Seçilen bölüm:
━━━━

Karanlık odanın sahibi Soner Yalçın’la ilgili bugüne kadar çok şey yazılmış çizilmiştir ama herhalde hiçbirisi Türk Solu Dergisi’nin yazdıkları kadar damardan olmamıştır.
Eski dostun attığı kazık başka oluyor tabi.
2003 yılında, Ankara’da yapılan ‘Rektörler Yürüyüşü’nde açtığı ‘Ordu Göreve’ pankartıyla adını duyurmuştu Türk Solu Grubu.
Ayışığı ve Sarıkız darbe planlarının uygulamaya konduğu en hararetli günlerin yaşandığı o günlerde.
Daha sonra 1990’lı yıllarda birlikte hareket ettikleri İşçi Partisi lideri Doğu Perinçek’le ‘Kim daha ulusalcı?’ diye amansız bir kavga içine girdiler.
Soner Yalçın’ın Perinçek’in 2000’e Doğru Dergisi’nde Ankara Büro Şefi olarak çalıştığı günlerle ilgili detaylı yazılar yayınladılar.
Çok iyi arşiv çalışması yapmışlar Soner Yalçın’ın çalışmalarını konu alan.
Soner’in Odatv’sine ‘Masatv’ adını vererek PKK’ya dair yazılarını aktarmışlar.
Ertuğrul Özkök’ün Abdullah Öcalan’a gönderdiği sıcak mesajların kodlarını da okumaya çalışmışlar.
2000’e Doğru Dergisi’nin PKK’ya verdiği destekten Soner’in Apo sevgisine, MİT bağlantılardan Aydın Doğan’la Doğu Perinçek’in ilişkilerine kadar ilginç tespitlerde bulunmuşlar.
Bugün Türk Solu’nda Soner Yalçın’la ilgili çıkan yazılardan birinden ilginç anekdotlar aktaracağız.
Soner’in karanlıkta kalan yüzünün aydınlanması için bir ölçüde faydası olabilir.
Türk Solu Dergisi’nde Ali Özsoy tarafından 2009 yılı Temmuz sayısında yayınlanan “Soner Yalçın’ın arkasında olmayan var mı?” başlıklı yazının satır başları şöyle:
• Soner Yalçın’dan mı solculuk, devrimcilik öğreneceğiz. Sen değil misin MOSSAD ile birlikte Mahir’lerin kanını döken MİT’çi Hiram Abas’tan bir “efsane” yaratan. Ona “Bay Pipo” diyen, “karizmatik istihbaratçıyı” yerlere göklere koyamayan.
• Sen ne zamandan beri solcu, devrimci oldun. Sen “MİT’in gayriresmi tarihini” yaz. Sabetayistlerden bahset. Devrimciliği kirletmeye kalkma.

━━━━

İstenen görev: Soner Yalçın hakkındaki yazının "Karanlık odanın sahibi" ifadesinden "kadar damardan olmamıştır." ifadesine kadar uzanan kısmını, iki ifade de dahil olmak üzere, hiçbir değişiklik yapmadan kopyalayın.

━━━━

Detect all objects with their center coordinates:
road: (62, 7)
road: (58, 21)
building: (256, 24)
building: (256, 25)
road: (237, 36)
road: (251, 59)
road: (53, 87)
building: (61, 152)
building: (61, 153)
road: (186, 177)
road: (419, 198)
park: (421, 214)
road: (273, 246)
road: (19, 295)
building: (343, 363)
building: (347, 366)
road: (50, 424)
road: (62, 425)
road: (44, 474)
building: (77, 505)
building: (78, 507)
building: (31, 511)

━━━━

Tam yanıt:
Karanlık odanın sahibi Soner Yalçın’la ilgili bugüne kadar çok şey yazılmış çizilmiştir ama herhalde hiçbirisi Türk Solu Dergisi’nin yazdıkları kadar damardan olmamıştır.